Reading passage:
Ok I answered my own question.
Ok I answered my own question.
So it's important to note that all of these improvements are the kinds of things that are cheap to run on a pretrained model. And all of the developments involving large language models recently have been the product of hundreds of thousands of dollars in rented compute time. Once you start putting six digits on a pile of model weights, that becomes a capital cost that the business either needs to recuperate or turn into a competitive advantage. So everyone who scales up to this point doesn't release model weights.
The model in question - LLaMA - isn't even a public model. It leaked and people copied[0] it. But because such a large model leaked, now people can actually work on iterative improvements again.
Unfortunately we don't really have a way for the FOSS community to pool together that much money to buy compute from cloud providers. Contributions-in-kind through distributed computing (e.g. a "GPT@home" project) would require significant changes to training methodology[1]. Further compounding this, the state-of-the-art is actually kind of a trade secret now. Exact training code isn't always available, and OpenAI has even gone so far as to refuse to say anything about GPT-4's architecture or training set to prevent open replication.

Dataset entries:
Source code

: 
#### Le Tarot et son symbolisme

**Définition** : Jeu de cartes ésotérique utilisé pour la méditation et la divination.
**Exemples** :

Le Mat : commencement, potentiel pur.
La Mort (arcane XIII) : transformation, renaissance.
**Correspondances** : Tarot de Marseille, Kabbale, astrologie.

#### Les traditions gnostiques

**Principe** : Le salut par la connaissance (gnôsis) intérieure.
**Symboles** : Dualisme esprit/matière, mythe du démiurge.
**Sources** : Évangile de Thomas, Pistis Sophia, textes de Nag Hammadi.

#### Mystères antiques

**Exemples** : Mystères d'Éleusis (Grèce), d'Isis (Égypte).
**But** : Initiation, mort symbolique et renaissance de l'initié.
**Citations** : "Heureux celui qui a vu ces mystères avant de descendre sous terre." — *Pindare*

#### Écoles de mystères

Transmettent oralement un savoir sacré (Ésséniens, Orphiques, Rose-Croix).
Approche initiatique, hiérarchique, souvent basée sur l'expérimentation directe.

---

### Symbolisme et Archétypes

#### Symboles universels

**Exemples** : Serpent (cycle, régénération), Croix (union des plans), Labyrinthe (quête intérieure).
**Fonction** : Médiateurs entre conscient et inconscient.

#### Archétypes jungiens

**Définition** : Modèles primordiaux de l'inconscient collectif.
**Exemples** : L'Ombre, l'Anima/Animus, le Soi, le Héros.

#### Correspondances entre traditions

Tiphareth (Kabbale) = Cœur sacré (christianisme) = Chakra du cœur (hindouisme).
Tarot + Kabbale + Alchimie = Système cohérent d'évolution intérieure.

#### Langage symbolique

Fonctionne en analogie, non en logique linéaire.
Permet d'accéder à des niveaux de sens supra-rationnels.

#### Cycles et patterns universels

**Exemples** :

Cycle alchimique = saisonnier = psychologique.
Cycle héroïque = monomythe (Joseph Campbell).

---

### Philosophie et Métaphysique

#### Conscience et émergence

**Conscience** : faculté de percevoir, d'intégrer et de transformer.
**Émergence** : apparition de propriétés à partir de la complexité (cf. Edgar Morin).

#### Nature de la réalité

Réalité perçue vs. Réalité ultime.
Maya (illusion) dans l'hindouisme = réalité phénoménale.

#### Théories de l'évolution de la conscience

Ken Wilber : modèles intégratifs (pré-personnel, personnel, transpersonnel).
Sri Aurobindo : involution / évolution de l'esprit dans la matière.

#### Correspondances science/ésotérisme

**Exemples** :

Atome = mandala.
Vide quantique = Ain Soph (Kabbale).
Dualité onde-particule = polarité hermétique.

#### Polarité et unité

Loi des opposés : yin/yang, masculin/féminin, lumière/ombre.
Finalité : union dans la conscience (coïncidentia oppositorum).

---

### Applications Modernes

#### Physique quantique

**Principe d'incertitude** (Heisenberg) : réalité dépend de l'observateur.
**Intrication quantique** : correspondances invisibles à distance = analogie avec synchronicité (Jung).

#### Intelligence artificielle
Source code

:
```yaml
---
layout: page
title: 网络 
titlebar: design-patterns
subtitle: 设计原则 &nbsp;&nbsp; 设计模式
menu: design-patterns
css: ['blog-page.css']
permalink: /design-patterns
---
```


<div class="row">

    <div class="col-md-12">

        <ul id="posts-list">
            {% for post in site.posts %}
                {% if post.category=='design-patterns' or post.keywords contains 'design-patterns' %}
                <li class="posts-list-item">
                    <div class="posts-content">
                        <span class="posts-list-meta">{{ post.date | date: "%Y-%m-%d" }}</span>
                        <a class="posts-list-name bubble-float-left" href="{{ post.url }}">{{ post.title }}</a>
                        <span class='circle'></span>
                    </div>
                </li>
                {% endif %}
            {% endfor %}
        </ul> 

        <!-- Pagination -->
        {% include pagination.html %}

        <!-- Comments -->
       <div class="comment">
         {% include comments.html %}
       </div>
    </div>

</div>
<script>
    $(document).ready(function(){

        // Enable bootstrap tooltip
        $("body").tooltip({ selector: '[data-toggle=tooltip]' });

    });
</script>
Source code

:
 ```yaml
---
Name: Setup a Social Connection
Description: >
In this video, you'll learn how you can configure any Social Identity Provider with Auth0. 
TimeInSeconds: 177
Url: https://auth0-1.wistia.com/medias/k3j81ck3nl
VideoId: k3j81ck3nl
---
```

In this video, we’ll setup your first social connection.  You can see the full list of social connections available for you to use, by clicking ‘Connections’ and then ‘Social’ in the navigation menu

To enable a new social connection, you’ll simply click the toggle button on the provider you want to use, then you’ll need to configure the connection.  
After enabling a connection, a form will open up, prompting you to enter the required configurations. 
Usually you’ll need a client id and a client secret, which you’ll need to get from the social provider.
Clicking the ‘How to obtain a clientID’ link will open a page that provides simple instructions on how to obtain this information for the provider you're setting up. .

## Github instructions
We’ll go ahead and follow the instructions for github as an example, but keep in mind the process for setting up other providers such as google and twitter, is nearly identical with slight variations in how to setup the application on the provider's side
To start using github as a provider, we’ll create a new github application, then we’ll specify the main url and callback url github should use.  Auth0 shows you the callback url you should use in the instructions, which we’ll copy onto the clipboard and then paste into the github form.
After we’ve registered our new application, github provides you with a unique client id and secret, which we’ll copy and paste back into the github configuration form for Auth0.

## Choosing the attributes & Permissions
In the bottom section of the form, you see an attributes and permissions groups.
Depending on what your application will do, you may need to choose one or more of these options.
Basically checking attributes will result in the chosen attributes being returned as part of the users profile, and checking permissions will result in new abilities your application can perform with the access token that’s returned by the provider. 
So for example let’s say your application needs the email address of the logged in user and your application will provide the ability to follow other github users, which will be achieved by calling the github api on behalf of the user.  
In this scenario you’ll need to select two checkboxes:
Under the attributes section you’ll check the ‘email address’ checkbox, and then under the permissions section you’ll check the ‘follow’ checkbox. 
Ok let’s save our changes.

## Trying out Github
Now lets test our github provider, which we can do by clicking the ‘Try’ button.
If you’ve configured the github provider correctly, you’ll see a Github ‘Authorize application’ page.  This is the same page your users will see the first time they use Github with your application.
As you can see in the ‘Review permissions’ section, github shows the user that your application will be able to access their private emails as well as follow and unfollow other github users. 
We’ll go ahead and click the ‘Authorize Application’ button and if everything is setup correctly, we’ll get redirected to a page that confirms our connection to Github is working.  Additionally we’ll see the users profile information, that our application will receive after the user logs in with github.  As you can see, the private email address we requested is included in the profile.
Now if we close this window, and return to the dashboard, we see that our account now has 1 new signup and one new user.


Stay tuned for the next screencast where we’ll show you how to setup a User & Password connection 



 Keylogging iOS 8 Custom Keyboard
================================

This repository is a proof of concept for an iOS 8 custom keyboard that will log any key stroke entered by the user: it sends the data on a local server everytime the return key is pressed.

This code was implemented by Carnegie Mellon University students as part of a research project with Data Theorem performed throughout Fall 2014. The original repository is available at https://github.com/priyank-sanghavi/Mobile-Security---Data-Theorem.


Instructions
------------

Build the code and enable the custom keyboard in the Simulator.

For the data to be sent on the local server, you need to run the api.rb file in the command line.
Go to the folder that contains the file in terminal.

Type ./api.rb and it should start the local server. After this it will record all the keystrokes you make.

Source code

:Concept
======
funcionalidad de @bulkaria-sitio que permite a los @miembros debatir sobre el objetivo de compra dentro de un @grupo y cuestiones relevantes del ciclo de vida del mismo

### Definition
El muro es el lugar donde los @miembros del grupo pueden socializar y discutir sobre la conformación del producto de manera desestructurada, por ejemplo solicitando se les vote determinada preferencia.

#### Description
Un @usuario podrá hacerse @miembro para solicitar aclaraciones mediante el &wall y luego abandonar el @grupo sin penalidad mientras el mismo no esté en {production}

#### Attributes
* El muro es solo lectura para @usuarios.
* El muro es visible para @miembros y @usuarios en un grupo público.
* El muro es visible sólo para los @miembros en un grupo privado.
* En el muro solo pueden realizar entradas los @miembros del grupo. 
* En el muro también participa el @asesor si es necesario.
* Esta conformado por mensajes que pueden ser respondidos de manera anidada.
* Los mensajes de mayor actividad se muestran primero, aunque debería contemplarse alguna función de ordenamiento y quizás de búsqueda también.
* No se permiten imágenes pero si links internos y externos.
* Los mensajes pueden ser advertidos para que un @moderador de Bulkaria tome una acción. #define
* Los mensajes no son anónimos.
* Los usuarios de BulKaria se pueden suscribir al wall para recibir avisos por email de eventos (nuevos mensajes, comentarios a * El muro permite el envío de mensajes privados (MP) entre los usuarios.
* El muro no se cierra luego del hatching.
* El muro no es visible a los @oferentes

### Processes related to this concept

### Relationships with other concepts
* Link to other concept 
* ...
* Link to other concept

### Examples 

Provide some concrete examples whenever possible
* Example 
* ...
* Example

What the task requires: Using the comment on large language models, decide whether each statement agrees with it: (a) LLaMA was released to the public by its developers; (b) exact training code is not always available; (c) OpenAI has declined to disclose GPT-4's architecture or training set. Answer yes or no for each and quote the deciding words of the comment. The rows have no connection to the comment on large language models.

Answer:
(a) No: "isn't even a public model"
(b) Yes: "Exact training code isn't always available"
(c) Yes: "OpenAI has even gone so far as to refuse to say anything about GPT-4's architecture or training set"